My illness has progressed over the years, and I am not the person I used to be. I have limitations today that I did not have in the past. I left my career of 14 years in 2007 and have been receiving disability ever since because I am unable to work. It has been hard to accept that things I used to do without thinking I now have difficulty with. I often have trouble being in crowds, so I don’t go to concerts, etc. very often. I am happy overall, and I have learned how to work with my limitations and recognize that I am not my illness – I have an illness.

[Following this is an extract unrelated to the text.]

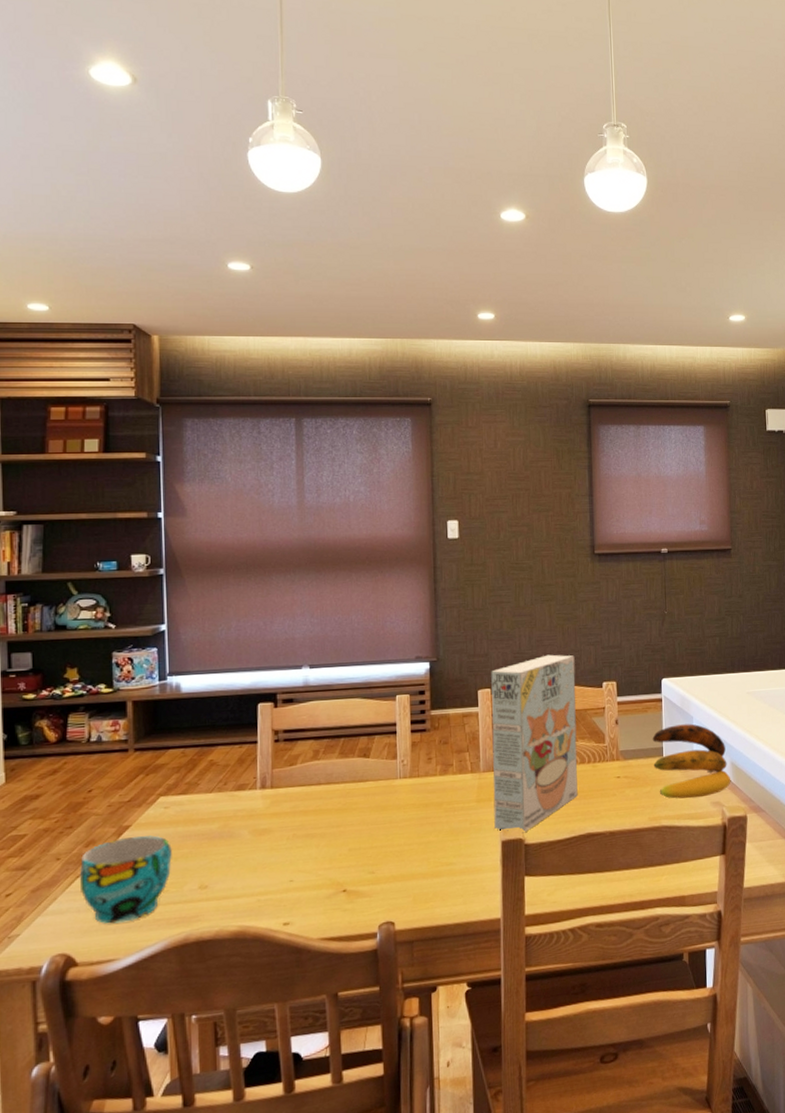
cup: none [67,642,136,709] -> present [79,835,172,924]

My medication needs tweaking a few times a year, and during the phase where my current medication is not working I go through a period of depression. But I have learned to view it objectively, telling myself it is just chemical, and remind myself that “this too shall pass”. I don’t allow my distorted thoughts to win out – I challenge them with facts.
I read an excellent article in the New York Times called “The Problem With How We Treat Bipolar Disorder“. It is very well-written and interesting and I could relate to a lot of it. Though my condition isn’t as severe as hers (I’m not delusional, I don’t hallucinate, etc.) I could really relate to the parts regarding grieving for our old self.
An interesting article about how everyone is an addict – because we all seek to escape – and what we can do about it.
Why We Are All Addicts
I’ve been reading a lot of true crime books as of late. It’s a genre I used to really be into, until I read The Stranger Beside Me by Ann Rule and was so negatively affected by it that I didn’t read true crime for years afterwards. What creeped me out so much about that book was the random selection of Bundy’s victims. (Well, they weren’t exactly random, as most of the victims had attributes closely resembling Bundy’s ex-girlfriend.) The idea that any one of us could fall prey to someone like him is very unsettling.
Reading these books, I am alarmed at the depravity of the killers. One book I recently read, Cruel Death, discusses the murder and dismemberment in Ocean City of a couple from Fairfax. VA. It was a random encounter with the killers that lead to this very normal couple’s demise. The killings were gruesome and brutal. Shocking. The murderers were a former Navy SEAL and a college graduate. Seemingly normal people. But sociopaths in reality.
There are sociopaths among us. There is a lot of evil in the world. You really can trust no one. Always be on guard.
Great article: “12 Signs You’re Doing Better Than You Think You Are“. I was pleased to find out I’m doing pretty well.
A brilliant, accurate, and infuriating article: “10 Words Every Girl Should Learn“. It talks
about how girls are raised differently than boys and are conditioned to be subservient,
polite (to a fault) and passive while boys are conditioned to be assertive and aggressive,
rude, and dominant. This phenomenon is perpetuated when the children become adults,
and men are less likely to listen to women than men in a variety of settings and are also
given credit for women’s ideas in the workplace. This article recommends what phrases
girls and women should incorporate to combat this inequality.
Take a very interesting picture storytelling psychological perception test that has been
used to determine personality characteristics since the 1930s. My result: Realist. “Based
on what you saw in these images, you are the realistic type. Some would say you are
pessimistic because you can identify the cause of many unpleasant situations, correctly
evaluate the current state of events and predict how they would turn out, based on your
practical, logical and solution-oriented thinking. Basically, you see things just as they are
and this doesn’t make you a pessimist. You can successfully accept that sometimes things
don’t go as we want them to in life and you can easily adapt to that. You’re smart and
introspective: you tend to think of more than others do and can appreciate some alone
time. You are independent and persistent, you fight for what you believe in, making you an
inspiration to others.”
Are you “gritty”? Grit determines if and how you’re able to push through challenges and be successful (in whatever you do):
A professor named Angela Duckworth, as a doctoral student, sought some way to make sense of the qualities that go beyond IQ: “People who accomplished great things, she noticed, often combined a passion for a single mission with an unswerving dedication to achieve that mission, whatever the obstacles and however long it might take.” (New York Times Magazine, Sept. 14, 2011). She named this quality “grit” and came up with a scale for measuring it. To find out if you are gritty, take this brief quiz and determine your result. A result of 5 is extremely gritty, a score of 1 is not gritty at all. My score was a 4.